Bir iftiracı daha çıksa, alsa kalemi eline, sözde bir ihbarname yazsa farklı mı olacak? Süreci yöneten bürokrasi, "Cumhurbaşkanı dâhil herkes at izi, it izine karşıtı. Doğru davranın diyor. Öyle ise bu dilekçeyi ön inceleme yapmadan işleme koymayalım mı" diyecek?..
Hayır...
Gene aynısını yapacak...
Çünkü benim ülkemde insan hakları öncelikli mesele değildir. Bu durumda bilindik o felsefe işleyecektir.
Nedir O?
"Göç yolda düzülür."
Yani?
"Hele bir gözaltına alalım, haklıysa zaten serbest kalır."
Tıpkı Yeniçağ yazarlarına yapılanlar gibi.
Demez ki; "Kimsenin özel hayatını zehir etmeyelim. Buna hakkımız yoktur. Bir ön araştırma yapalım. Bilgi toplayalım... Gerekirse kendisini çağırıp bilgi alalım ve sonra gereğini yaparız..."
Öncelikler önemli...
Önce insan...
Önce kul...
Önce hak...
Eğer önceliğiniz bunlar değilse "istim geriden gelsin." Yapacağım şey, "hapsedelim, tutuklayalım, içeri alalım..."olur.
Ee, sonra?
Sonrasını kim düşünüyor... İçeri alınanların, çoluğu çocuğu, çevresi sevenleri... Onlar kimin umurunda.
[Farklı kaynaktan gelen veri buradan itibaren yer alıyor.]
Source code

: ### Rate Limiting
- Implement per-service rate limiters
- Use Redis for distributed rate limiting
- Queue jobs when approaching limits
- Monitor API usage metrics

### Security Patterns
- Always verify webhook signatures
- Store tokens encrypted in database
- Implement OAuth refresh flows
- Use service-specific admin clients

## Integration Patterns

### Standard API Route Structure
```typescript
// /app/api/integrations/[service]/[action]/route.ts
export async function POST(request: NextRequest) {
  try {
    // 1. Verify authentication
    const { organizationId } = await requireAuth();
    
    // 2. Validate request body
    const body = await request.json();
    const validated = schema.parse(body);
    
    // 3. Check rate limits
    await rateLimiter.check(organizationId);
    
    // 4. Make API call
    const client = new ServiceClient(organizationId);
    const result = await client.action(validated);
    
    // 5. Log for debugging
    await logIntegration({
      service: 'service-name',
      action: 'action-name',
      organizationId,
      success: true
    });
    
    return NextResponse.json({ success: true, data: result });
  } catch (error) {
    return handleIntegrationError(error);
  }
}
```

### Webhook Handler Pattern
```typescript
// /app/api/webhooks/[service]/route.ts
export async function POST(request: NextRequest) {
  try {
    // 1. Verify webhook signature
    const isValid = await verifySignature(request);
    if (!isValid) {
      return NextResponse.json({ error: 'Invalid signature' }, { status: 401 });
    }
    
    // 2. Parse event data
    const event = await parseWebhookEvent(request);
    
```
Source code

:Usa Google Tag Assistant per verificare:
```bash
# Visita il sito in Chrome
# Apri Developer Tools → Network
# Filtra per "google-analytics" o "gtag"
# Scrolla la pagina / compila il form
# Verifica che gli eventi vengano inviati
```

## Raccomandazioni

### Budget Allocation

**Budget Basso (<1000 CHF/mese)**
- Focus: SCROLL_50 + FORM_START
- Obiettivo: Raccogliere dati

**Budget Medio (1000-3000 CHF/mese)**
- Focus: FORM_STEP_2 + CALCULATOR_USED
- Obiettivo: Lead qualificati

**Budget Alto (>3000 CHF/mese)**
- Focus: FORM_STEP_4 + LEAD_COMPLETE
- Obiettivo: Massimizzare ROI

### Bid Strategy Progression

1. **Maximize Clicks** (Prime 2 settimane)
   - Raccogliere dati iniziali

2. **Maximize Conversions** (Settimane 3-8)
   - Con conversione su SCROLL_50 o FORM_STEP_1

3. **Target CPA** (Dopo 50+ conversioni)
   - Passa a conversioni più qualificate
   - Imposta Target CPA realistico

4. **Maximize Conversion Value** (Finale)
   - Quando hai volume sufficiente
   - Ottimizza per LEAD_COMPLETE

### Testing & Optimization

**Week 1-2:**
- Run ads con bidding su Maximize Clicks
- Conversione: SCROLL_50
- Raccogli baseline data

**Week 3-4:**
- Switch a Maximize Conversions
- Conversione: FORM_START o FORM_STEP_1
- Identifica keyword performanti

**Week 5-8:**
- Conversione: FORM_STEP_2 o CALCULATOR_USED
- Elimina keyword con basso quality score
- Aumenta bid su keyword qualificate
"Hak ortaya çıkar bırakırız..."
Bunlar olup bitene kadarki insana yapılan muamele ne olacak?
"O, önemli değil... Kurtulduğuna sevinip şükretsin..."
Benim ülkemde mevcut yönetim felsefesinin temelinde bu anlayış var...
Böyle olmasaydı Yavuz Selim Demirağ, Servet Avcı, Adnan İslamoğulları aramızda dolaşırken yetkililer, verilen dilekçenin incelemesini yapar, kimsenin ruhu bile duymazdı.
İşte bu sebeple hep "demokrasi" diye kendimizi paralıyoruz.
İşte bu sebeple hep, "illa da hukuk devleti" diyerek avazımız çıktığı kadar bağırıyoruz.
İşte bu sebeple daima, "insan hakları, kul hakkı," diye diye yırtınıyoruz.
İktidardakiler önceliklerini değiştirmezse daha çook sıkıntılar çekilecek. Ocaklar sönecek... Gerçekten "at izi it it izine karışacak" ve FETÖ bundan kârlı çıkacak... Bu sebeple devleti iftiracılara yönettirmemek lazımdır.